AirTight offers a Manager of Managers (MoM) solution for WIPS. The AirTight Manager will manage up to 25 WIPS appliance. This is available as an AirTight appliance and can manage up to 25,000 sensors from a single console.

Automated Policy Enforcement

The goal of AirTight WIPS is to enforce Wi-Fi and no-Wi-Fi policies without human action. This can only be achieved when the airspace around the protected area is understood. This means Wi-Fi devices are accurately detected and classified as authorized, guest, external or rogue devices. Once this is understood by the WIPS and policies are created, the WIPS can be configured to block any unauthorized associations, without harming neighboring networks.

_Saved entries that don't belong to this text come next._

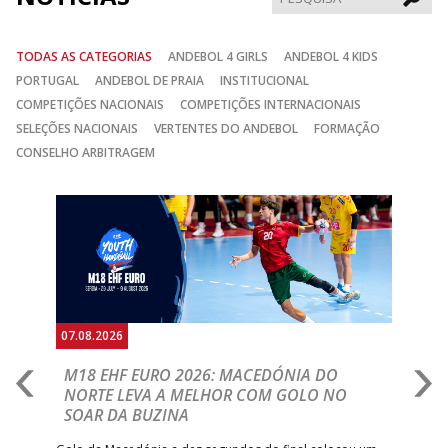
TODAS AS CATEGORIAS
ANDEBOL 4 GIRLS
ANDEBOL 4 KIDS
PORTUGAL
ANDEBOL DE PRAIA
INSTITUCIONAL
COMPETIÇÕES NACIONAIS
COMPETIÇÕES INTERNACIONAIS
SELEÇÕES NACIONAIS
VERTENTES DO ANDEBOL
FORMAÇÃO
CONSELHO ARBITRAGEM
Anterior
Seguin
07.08.2026
06.
A
M18 EHF EURO 2026: MACEDÓNIA DO
D
NORTE LEVA A MELHOR COM GOLO NO
Com
SOAR DA BUZINA
épo
o de
arra
 o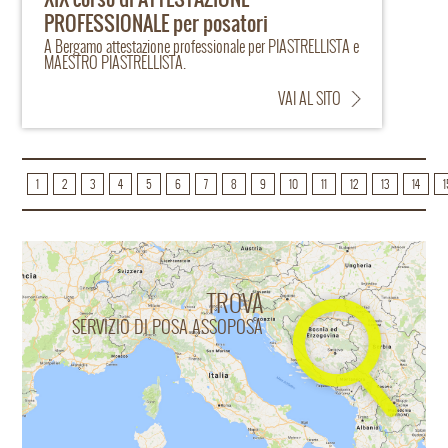
PROFESSIONALE per posatori
A Bergamo attestazione professionale per PIASTRELLISTA e
MAESTRO PIASTRELLISTA.
VAI AL SITO
1
2
3
4
5
6
7
8
9
10
11
12
13
14
1
TROVA
SERVIZIO DI POSA ASSOPOSA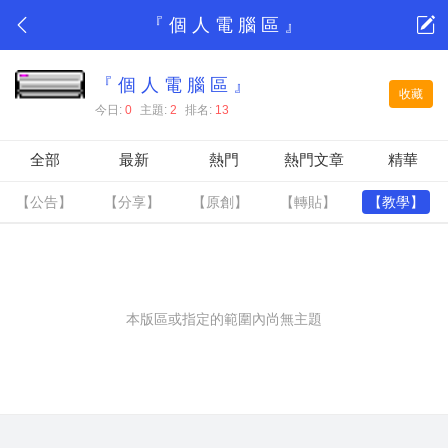
『 個 人 電 腦 區 』
『 個 人 電 腦 區 』
收藏
今日:
0
主題:
2
排名:
13
全部
最新
熱門
熱門文章
精華
【公告】
【分享】
【原創】
【轉貼】
【教學】
本版區或指定的範圍內尚無主題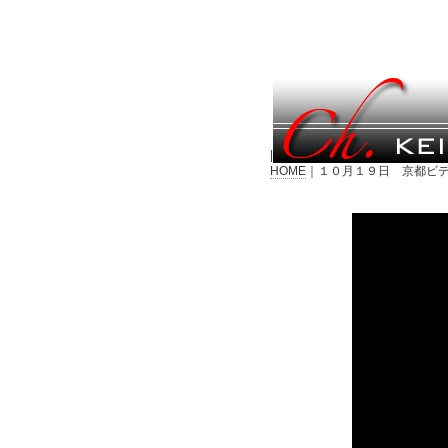
|
HOME
｜１０月１９日 京都ビデ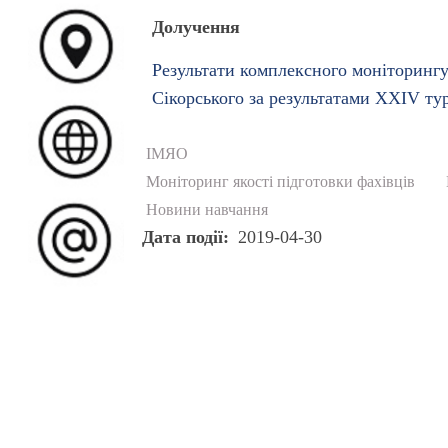
Долучення
Результати комплексного моніторингу 
Сікорського за результатами XXIV ту
ІМЯО
Моніторинг якості підготовки фахівців
Новини навчання
Дата події
2019-04-30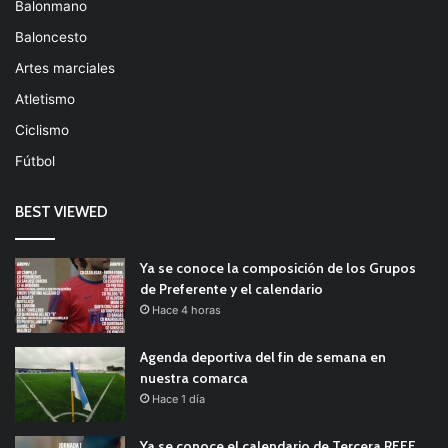
Balonmano
Baloncesto
Artes marciales
Atletismo
Ciclismo
Fútbol
BEST VIEWED
Ya se conoce la composición de los Grupos
de Preferente y el calendario
Hace 4 horas
Agenda deportiva del fin de semana en
nuestra comarca
Hace 1 día
Ya se conoce el calendario de Tercera RFEF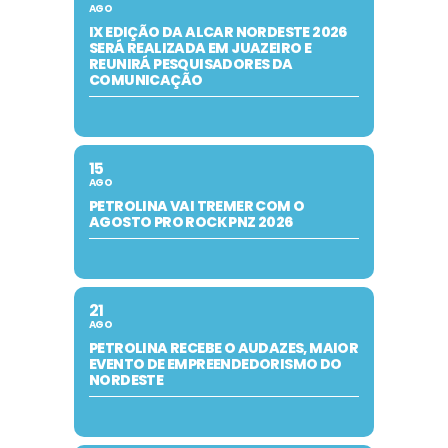
AGO
IX EDIÇÃO DA ALCAR NORDESTE 2026
SERÁ REALIZADA EM JUAZEIRO E
REUNIRÁ PESQUISADORES DA
COMUNICAÇÃO
15
AGO
PETROLINA VAI TREMER COM O
AGOSTO PRO ROCK PNZ 2026
21
AGO
PETROLINA RECEBE O AUDAZES, MAIOR
EVENTO DE EMPREENDEDORISMO DO
NORDESTE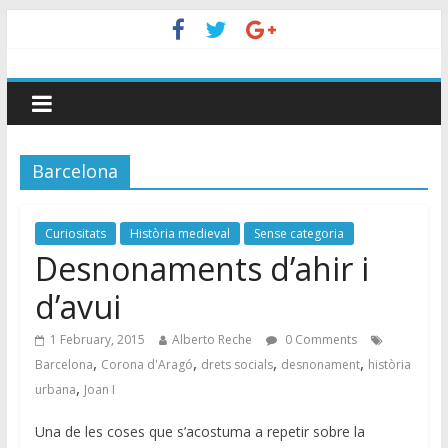
Barcelona
Curiositats
Història medieval
Sense categoria
Desnonaments d’ahir i
d’avui
1 February, 2015
Alberto Reche
0 Comments
,
,
,
,
Barcelona
Corona d'Aragó
drets socials
desnonament
història
,
urbana
Joan I
Una de les coses que s’acostuma a repetir sobre la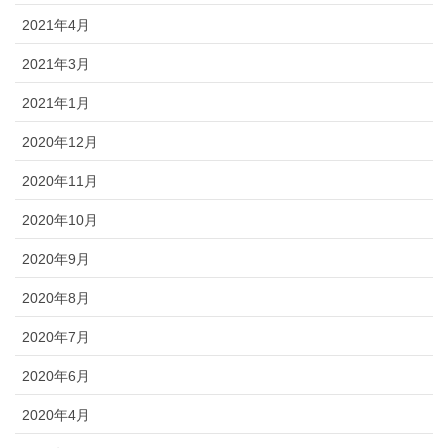
2021年4月
2021年3月
2021年1月
2020年12月
2020年11月
2020年10月
2020年9月
2020年8月
2020年7月
2020年6月
2020年4月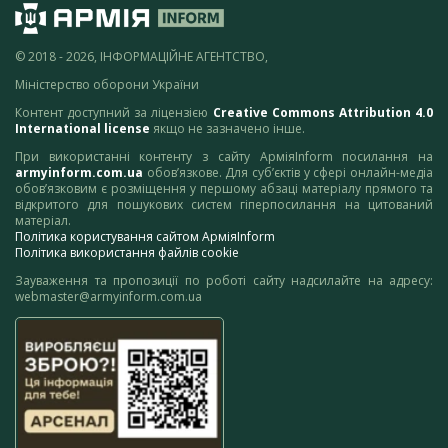
© 2018 - 2026, ІНФОРМАЦІЙНЕ АГЕНТСТВО,
Міністерство оборони України
Контент доступний за ліцензією
Creative Commons Attribution 4.0
International license
якщо не зазначено інше.
При використанні контенту з сайту АрміяInform посилання на
armyinform.com.ua
обов’язкове. Для суб’єктів у сфері онлайн-медіа
обов’язковим є розміщення у першому абзаці матеріалу прямого та
відкритого для пошукових систем гіперпосилання на цитований
матеріал.
Політика користування сайтом АрміяInform
Політика використання файлів cookie
Зауваження та пропозиції по роботі сайту надсилайте на адресу:
webmaster@armyinform.com.ua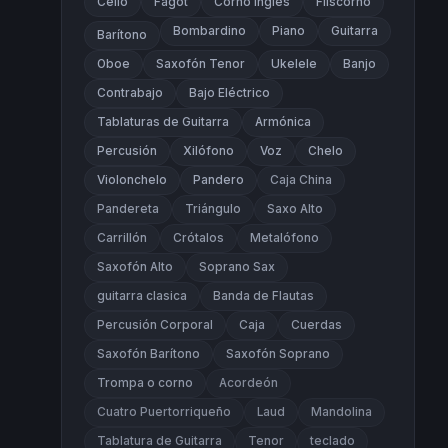
Cello
Fagot
Corno Inglés
Fliscorno
Bombardino
Piano
Guitarra
Barítono
Oboe
Saxofón Tenor
Ukelele
Banjo
Contrabajo
Bajo Eléctrico
Tablaturas de Guitarra
Armónica
Percusión
Xilófono
Voz
Chelo
Violonchelo
Pandero
Caja China
Pandereta
Triángulo
Saxo Alto
Carrillón
Crótalos
Metalófono
Saxofón Alto
Soprano Sax
guitarra clasica
Banda de Flautas
Percusión Corporal
Caja
Cuerdas
Saxofón Barítono
Saxofón Soprano
Trompa o corno
Acordeón
Cuatro Puertorriqueño
Laud
Mandolina
Tablatura de Guitarra
Tenor
teclado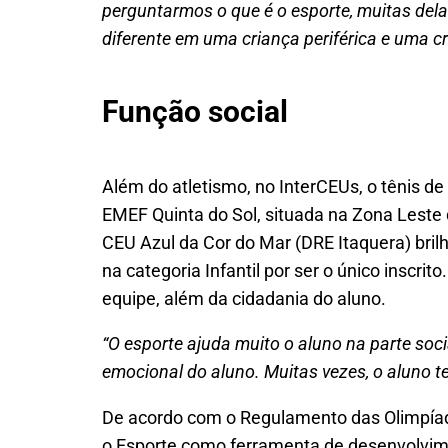
perguntarmos o que é o esporte, muitas dela
diferente em uma criança periférica e uma c
Função social
Além do atletismo, no InterCEUs, o tênis de
EMEF Quinta do Sol, situada na Zona Leste 
CEU Azul da Cor do Mar (
DRE Itaquera
) bri
na categoria Infantil por ser o único inscrit
equipe, além da cidadania do aluno.
“O esporte ajuda muito o aluno na parte soci
emocional do aluno. Muitas vezes, o aluno 
De acordo com o Regulamento das Olimpíada
o Esporte como ferramenta de desenvolvim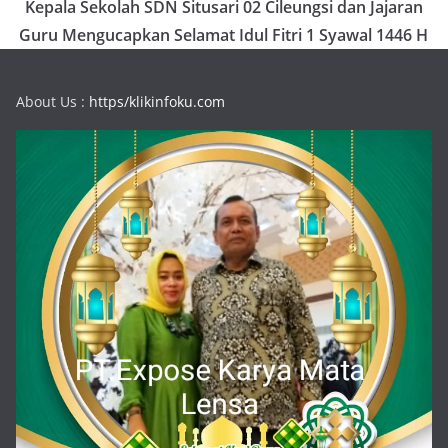
Kepala Sekolah SDN Situsari 02 Cileungsi dan Jajaran
Guru Mengucapkan Selamat Idul Fitri 1 Syawal 1446 H
About Us :
https/klikinfoku.com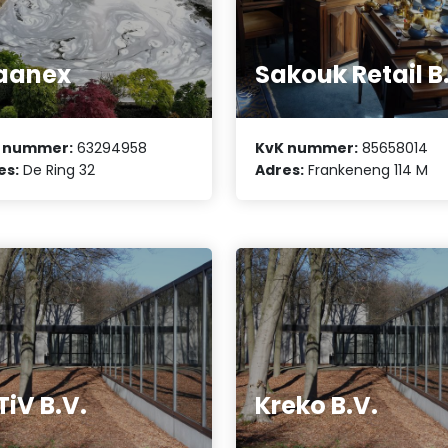
aanex
Sakouk Retail B
 nummer:
63294958
KvK nummer:
85658014
es:
De Ring 32
Adres:
Frankeneng 114 M
TiV B.V.
Kreko B.V.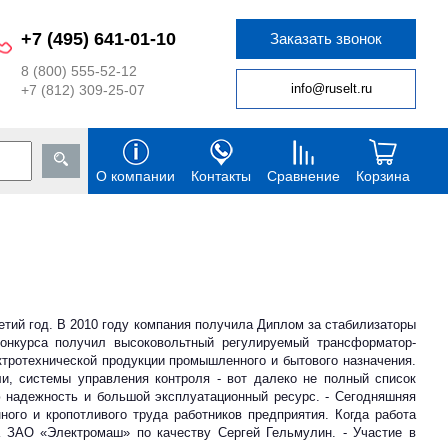
+7 (495) 641-01-10
Заказать звонок
8 (800) 555-52-12
info@ruselt.ru
+7 (812) 309-25-07
О компании
Контакты
Сравнение
Корзина
й год. В 2010 году компания получила Диплом за стабилизаторы
конкурса получил высоковольтный регулируемый трансформатор-
ктротехнической продукции промышленного и бытового назначения.
ли, системы управления контроля - вот далеко не полный список
ю надежность и большой эксплуатационный ресурс. - Сегодняшняя
ного и кропотливого труда работников предприятия. Когда работа
а ЗАО «Электромаш» по качеству Сергей Гельмулин. - Участие в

Pre-defined DoD Compliance Report

AirTight WIPS provides a number of canned reports including compliance reports for various industries, including the DoD 8100.2. All reports can be scheduled and delivered as needed.

Enforcement of No-Wi-Fi Policies Across Large Enterprise Networks

Our patented Marker Packets allow AirTight WIPS to monitor up to 100 VLAN using a single sensor. This feature allows us to protect both authorized WLANs and the VLANS they are associated to, as well as the wired VLANS that need to remain "no-Wi-Fi". The WIPS actively protects these wired VLANS from rogue access points and bridging clients connected to these networks.

Integration with the Leading WLAN Vendors

AirTight WIPS integrates with the two largest WLAN vendors in the industry. AirTight WIPS pulls vital information from the WLAN controllers (authorized APs, 1x authenticated clients, and location tracking information) which allow AirTight to provide better security and more accurate location tracking than the integrated solution alone.

AirTight vs. Other WLAN/WIPS Solutions

Consider the following:

• Both the AirTight WIPS and legacy integrated solutions require a dedicated controller or management module
• For 24x7 monitoring, the integrated solutions must deploy dedicated sensors in addition to the access points required for WLAN capabilities
• AirTight WIPS is a dedicated enterprise security solution, while the integrated solutions offer security features as a subset to the WLAN product
• AirTight WIPS monitor and protects both the WLAN and wired enterprise network from wireless threats, while the integrated solutions focus mainly on protecting their WLANs. Their solution to protect the enterprise wired network is not emphasized and can be very costly.
• AirTight WIPS allows for WLAN flexibility and variety, while the integrated solution locks you into a WLAN solution. AirTight provides the ability for the security team to have a stable and secure solution regardless of which WLAN solution is selected by the networking team. AirTight WIPS can manage ANY and ALL types and brands of Access Points.
• AirTight WIPS provides accurate detection and classification, and automated and active policy enforcement, as compared to the integrated solutions that require human intervention to diagnose events and select a response.